6. Principles of Machine Learning
This one was pretty ok I guess. It explains the whole Azure ML environment which enables you to test ML models fast and without programming knowledge. Some of it was already covered in Data science essentials so getting into it wasn’t hard. I still have some of the examples which I found promising. It is now replaced by “Principles of Machine Learning: Python edition” Which I’m doing at the moment.
7. Deep Learning explained
I really had to check if I have actually done this one and I have. It must have been unremarkable as I can’t remember a thing. The topics were known to me and it’s not one of the hard ones.
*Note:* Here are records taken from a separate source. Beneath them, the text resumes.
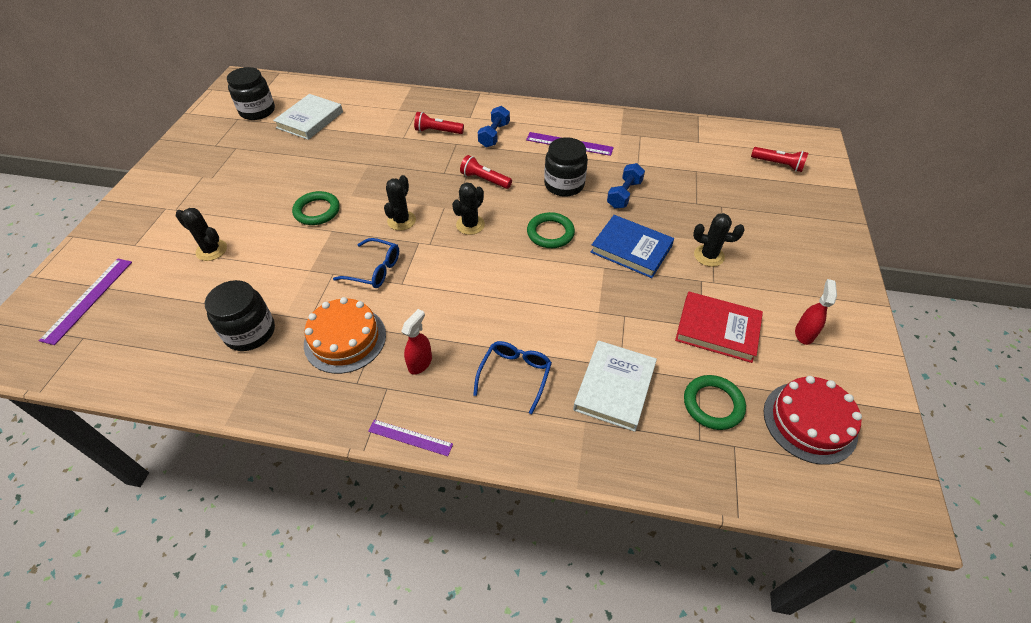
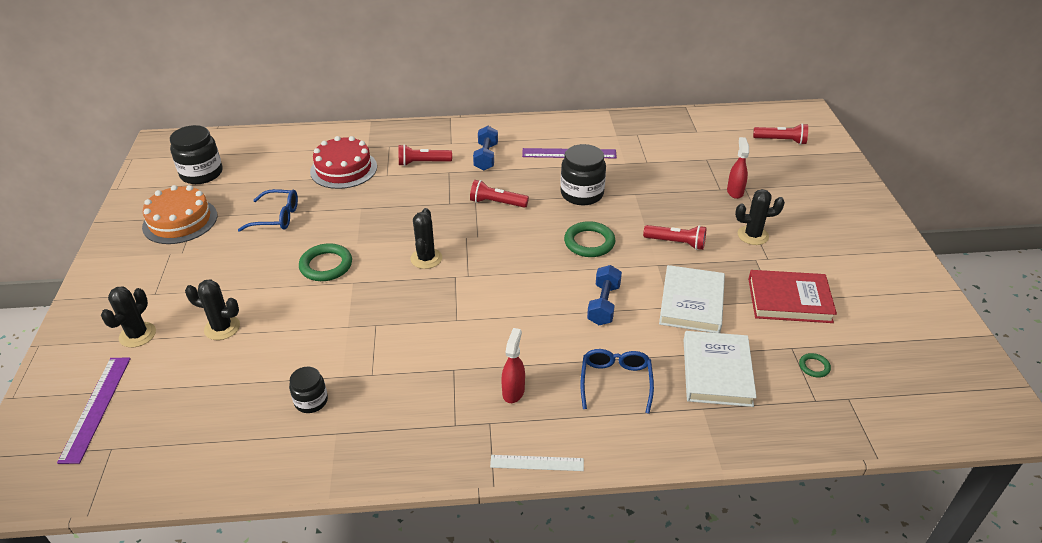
camera: 15 degrees left, 10 degrees down
(250, 332) = (311, 401): black jar -> black jar, size x0.58
(310, 120) = (270, 173): white book -> white book (691, 303)
(345, 339) = (421, 386): orange cake -> orange cake (180, 221)
(374, 270) = (420, 312): blue glasses -> blue glasses (277, 217)
(410, 437) = (537, 463): purple ruler -> white ruler
(470, 225) = (502, 249): black cactus -> black cactus (137, 335)
(624, 194) = (646, 193): blue dumbbell -> blue dumbbell (603, 304)
(631, 249) = (676, 243): blue book -> red flashlight
(713, 404) = (814, 367): green ring -> green ring, size x0.51
(804, 333) = (868, 288): red spray bottle -> red spray bottle (735, 191)
(809, 422) = (905, 363): red cake -> red cake (343, 169)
8. Reinforcement Learning Explained
Not a good course. Seriously. It is the worst one of them all. Reinforcement Learning is the most fun part of ML and they made it boring and overwhelming. This course is about the functions. The tutors were reading formulas for a long time and the examples were cryptic at best. Yes, all of the topics covered are important, but covering them out of context is ruining something that can be incredibly fun to learn. For a better introduction to the topic click here
9. Natural Language Processing
I’m sorry to say but this course was really bad too. It was very theoretical and the worst: I didn’t understand a word of what the tutor was saying. If it wasn’t for the transcript I would have given up. Also, the test questions often left the topics that were covered and once even asked for technical terms I couldn’t find anywhere. Neither in the course nor on google.
The capstone project was simple. You got a dataset of MRT scans and make a model predict which way it is turned(patient orientation). If you’ve done the MNIST before this was basically a one hour project. This project alwazs changes so I might have had luck.